• **SOURCE**:

Building Your First Savings Plan In 5 Quick Steps
The thought of having and building a savings account and plan is boring and can be easily neglected — but it’s necessary. Too many Americans are one financial setback (i.e. an unexpected car or home repair) away from entering a financial disaster like having to rely on a high interest loan. But with a savings account, you can reduce the odds of that occurring.
But where should you get started? And how much exactly should you have stowed away? Here are five steps to get started with building a savings plan:
How much you should save
We’ve all saved money at one point in our lives — like saving up for a concert ticket or trimming back on eating out for an upcoming trip. But like any aspiration in life, having the end goal in mind can help you get started. And to get started, you should have a goal number in mind.
It’s customary for personal finance experts to recommend three to six months worth of expenses set aside in case of an emergency. In case of unexpected job loss, this can give you enough runway to keep you afloat while you get back on your feet.
So if it costs $3,000 to pay rent and basic expenses, aim to have between $9,000 to $15,000 set aside. If you want a more precise goal for your savings plan, aim in the middle at $12,000 and saving your way there.
Where you should save it
The hot phrase of many financial creators is ‘passive income’ — which is income made with little to no effort. And one of these passive income streams can be created with your savings account through earned interest. This is a bank’s way of rewarding you for keeping your money with them — and Current does exactly that. We pay interest payments on a daily basis, so you can watch your account grow daily.

[Stored items]
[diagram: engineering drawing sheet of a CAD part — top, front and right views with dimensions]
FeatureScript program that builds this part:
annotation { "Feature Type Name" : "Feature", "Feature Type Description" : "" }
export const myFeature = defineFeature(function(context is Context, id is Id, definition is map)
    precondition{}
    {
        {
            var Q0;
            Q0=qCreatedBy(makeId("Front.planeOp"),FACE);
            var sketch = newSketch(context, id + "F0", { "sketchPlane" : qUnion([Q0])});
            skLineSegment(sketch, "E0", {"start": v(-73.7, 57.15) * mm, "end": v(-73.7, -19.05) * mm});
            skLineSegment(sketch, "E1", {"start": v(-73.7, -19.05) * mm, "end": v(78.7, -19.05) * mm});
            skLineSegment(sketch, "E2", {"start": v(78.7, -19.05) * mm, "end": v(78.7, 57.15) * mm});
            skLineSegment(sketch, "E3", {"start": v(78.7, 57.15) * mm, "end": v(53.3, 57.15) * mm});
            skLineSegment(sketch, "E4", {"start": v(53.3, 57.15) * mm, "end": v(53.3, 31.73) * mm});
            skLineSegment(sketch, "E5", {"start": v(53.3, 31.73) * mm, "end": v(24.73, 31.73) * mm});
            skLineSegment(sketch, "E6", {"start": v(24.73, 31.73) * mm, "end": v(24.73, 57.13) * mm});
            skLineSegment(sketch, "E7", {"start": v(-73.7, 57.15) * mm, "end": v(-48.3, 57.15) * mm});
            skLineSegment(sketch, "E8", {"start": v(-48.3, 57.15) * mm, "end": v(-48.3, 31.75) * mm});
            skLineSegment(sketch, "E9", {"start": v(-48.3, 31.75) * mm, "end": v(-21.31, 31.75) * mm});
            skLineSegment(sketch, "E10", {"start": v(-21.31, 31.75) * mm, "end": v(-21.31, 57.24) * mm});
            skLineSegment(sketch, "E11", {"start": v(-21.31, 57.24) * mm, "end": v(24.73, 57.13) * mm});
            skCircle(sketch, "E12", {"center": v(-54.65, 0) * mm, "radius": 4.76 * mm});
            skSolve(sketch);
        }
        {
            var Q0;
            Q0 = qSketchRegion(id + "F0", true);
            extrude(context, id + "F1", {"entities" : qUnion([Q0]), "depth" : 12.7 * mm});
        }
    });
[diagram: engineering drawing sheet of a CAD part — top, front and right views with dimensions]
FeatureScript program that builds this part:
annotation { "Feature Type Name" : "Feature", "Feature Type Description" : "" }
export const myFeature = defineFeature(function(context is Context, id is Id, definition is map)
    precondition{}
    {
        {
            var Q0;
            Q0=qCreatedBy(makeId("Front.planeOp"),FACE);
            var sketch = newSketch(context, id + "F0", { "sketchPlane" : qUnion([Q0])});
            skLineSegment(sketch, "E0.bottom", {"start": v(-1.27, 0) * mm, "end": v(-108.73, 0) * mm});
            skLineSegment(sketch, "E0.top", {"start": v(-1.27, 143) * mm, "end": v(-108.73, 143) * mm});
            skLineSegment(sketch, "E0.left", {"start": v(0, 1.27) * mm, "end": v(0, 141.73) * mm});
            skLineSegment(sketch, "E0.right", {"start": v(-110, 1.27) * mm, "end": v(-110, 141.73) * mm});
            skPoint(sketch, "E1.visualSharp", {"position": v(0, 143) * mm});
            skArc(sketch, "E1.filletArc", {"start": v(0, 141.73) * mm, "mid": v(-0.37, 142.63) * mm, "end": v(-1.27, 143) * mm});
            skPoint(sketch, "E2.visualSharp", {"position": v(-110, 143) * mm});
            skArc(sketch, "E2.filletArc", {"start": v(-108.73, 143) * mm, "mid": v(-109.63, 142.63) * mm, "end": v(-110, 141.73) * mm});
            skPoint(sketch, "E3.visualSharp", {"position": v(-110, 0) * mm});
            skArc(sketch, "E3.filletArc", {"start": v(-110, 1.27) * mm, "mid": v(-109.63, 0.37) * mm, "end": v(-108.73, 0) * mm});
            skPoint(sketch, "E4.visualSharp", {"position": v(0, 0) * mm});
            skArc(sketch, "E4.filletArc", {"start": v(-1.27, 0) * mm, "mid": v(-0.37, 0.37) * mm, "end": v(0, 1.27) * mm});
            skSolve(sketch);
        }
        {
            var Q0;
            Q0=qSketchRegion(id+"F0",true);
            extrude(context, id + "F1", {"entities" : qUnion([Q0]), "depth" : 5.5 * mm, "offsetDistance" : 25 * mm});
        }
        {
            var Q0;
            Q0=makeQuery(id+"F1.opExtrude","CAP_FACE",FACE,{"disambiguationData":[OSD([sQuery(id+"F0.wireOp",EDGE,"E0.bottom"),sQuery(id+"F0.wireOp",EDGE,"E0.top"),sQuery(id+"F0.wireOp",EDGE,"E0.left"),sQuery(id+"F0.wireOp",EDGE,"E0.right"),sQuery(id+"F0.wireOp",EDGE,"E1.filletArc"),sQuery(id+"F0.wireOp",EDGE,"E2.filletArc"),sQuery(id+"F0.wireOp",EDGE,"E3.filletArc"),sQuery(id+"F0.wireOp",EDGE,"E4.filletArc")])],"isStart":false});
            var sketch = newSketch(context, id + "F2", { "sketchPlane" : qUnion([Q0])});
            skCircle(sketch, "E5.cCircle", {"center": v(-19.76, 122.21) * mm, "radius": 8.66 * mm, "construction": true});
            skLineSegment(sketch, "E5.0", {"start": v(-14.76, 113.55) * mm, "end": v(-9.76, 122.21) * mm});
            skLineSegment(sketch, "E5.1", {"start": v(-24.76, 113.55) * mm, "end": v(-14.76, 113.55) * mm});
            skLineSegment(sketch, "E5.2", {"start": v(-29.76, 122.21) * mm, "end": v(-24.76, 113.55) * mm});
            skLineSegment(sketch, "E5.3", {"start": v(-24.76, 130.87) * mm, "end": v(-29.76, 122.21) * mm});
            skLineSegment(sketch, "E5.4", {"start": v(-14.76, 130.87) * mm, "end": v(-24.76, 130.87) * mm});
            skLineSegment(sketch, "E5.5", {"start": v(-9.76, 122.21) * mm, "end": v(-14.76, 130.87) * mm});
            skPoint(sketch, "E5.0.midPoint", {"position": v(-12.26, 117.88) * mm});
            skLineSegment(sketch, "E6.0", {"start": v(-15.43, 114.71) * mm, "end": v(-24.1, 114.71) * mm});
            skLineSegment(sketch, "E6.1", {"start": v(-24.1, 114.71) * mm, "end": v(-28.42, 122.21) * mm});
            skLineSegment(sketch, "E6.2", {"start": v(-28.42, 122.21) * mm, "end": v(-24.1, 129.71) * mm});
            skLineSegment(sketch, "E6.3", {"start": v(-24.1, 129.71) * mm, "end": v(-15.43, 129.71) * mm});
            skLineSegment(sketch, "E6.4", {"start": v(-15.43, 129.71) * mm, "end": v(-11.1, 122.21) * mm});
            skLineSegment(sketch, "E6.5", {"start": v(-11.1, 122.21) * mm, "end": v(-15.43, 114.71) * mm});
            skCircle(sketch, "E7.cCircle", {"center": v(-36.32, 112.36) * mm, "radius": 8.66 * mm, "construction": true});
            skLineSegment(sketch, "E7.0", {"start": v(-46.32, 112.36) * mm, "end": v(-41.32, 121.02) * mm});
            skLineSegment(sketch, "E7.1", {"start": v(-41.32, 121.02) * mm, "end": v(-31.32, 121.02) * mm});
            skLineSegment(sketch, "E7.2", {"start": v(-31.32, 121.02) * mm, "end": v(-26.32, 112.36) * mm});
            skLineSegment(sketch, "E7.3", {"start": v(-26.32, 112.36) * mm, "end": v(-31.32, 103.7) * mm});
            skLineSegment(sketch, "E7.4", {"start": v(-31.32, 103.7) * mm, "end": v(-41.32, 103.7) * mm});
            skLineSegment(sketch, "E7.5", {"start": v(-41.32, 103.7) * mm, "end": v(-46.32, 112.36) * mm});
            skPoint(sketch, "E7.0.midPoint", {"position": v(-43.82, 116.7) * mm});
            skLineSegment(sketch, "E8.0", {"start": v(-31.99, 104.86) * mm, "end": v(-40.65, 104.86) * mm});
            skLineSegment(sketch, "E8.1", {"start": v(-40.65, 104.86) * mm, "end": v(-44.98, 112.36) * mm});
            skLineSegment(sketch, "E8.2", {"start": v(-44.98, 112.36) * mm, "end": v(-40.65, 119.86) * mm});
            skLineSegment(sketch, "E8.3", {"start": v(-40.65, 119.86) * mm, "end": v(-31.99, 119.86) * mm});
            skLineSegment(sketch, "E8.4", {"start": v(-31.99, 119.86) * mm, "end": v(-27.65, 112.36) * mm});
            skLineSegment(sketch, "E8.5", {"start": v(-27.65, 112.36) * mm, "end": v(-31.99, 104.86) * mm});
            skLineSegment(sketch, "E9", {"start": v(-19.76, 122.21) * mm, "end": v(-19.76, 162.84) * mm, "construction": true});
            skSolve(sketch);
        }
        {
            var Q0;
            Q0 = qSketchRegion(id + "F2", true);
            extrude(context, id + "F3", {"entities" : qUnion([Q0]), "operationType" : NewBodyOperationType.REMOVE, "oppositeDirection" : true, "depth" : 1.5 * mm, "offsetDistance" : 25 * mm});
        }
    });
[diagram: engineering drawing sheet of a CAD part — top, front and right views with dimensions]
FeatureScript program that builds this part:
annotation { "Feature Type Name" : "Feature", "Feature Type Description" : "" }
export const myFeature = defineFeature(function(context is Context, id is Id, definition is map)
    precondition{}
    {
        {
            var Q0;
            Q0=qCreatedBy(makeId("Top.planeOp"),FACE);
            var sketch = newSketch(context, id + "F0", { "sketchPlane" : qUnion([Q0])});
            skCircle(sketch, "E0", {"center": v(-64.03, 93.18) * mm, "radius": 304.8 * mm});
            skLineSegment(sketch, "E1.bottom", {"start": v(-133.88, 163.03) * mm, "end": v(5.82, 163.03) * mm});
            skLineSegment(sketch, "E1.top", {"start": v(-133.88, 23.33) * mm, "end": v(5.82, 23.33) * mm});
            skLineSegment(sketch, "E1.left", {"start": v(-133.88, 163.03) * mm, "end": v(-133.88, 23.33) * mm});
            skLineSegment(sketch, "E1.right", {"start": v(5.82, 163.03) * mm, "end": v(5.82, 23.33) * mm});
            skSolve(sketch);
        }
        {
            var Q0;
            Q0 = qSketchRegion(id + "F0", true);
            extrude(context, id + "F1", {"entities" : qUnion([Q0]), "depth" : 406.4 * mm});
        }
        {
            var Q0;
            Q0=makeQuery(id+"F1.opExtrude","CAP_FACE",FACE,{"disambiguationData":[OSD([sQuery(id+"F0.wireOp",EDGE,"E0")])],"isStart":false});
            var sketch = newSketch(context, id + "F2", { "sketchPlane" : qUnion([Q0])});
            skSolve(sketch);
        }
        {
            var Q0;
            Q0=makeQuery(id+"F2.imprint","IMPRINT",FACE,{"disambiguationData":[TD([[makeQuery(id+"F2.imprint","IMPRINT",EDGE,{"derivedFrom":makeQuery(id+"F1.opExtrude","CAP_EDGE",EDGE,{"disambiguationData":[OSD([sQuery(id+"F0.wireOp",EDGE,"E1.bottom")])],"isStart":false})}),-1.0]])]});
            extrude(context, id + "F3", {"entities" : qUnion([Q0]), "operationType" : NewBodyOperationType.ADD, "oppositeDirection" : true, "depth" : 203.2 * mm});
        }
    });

• **EXERCISE REQUIREMENTS**:
Pick up the savings plan article above where it stops and keep writing it.

• **OUTPUT BELOW**:
What’s even better is that you can keep your savings account organized with Current’s Savings Pods, and earn interest along the way.
But keep in mind that interest rates fluctuate as the Federal Reserve (the national bank of the United States) adjusts their rates. But during this time of higher interest rates, it’s a great idea to take advantage of earning easy money while you can.
Determine how you’re going to get there
A goal without a plan isn’t likely to manifest, so after setting your goal, sit down and write out how you plan to get there. It could be tactical decisions like:
- Ask for a raise at work
- Pick up a side hustle or part-time job
- Cut back on unnecessary expenses
- Sell your car and opt for public transportation
- Sell unused items on consignment or apps like Facebook Marketplace or OfferUp
- Consolidate bank accounts
Most importantly, to boost your savings account over time, you should have automatic deposits set up from your spend account to your savings. Psychology tells us that we’re not going to get around to moving money from one account to another, so it’s best to have it scheduled ahead of time.
Even small deposits like $20 per week can make a significant difference over the long term — that’s $1,040 over just one year.
Understand when you need to “break the glass”
There will always be unforeseen circumstances that happen, so just like breaking the glass to a fire extinguisher — it’s okay to dip into your emergency savings when needed. These emergencies could include:
- Car repairs (which are getting even more costly)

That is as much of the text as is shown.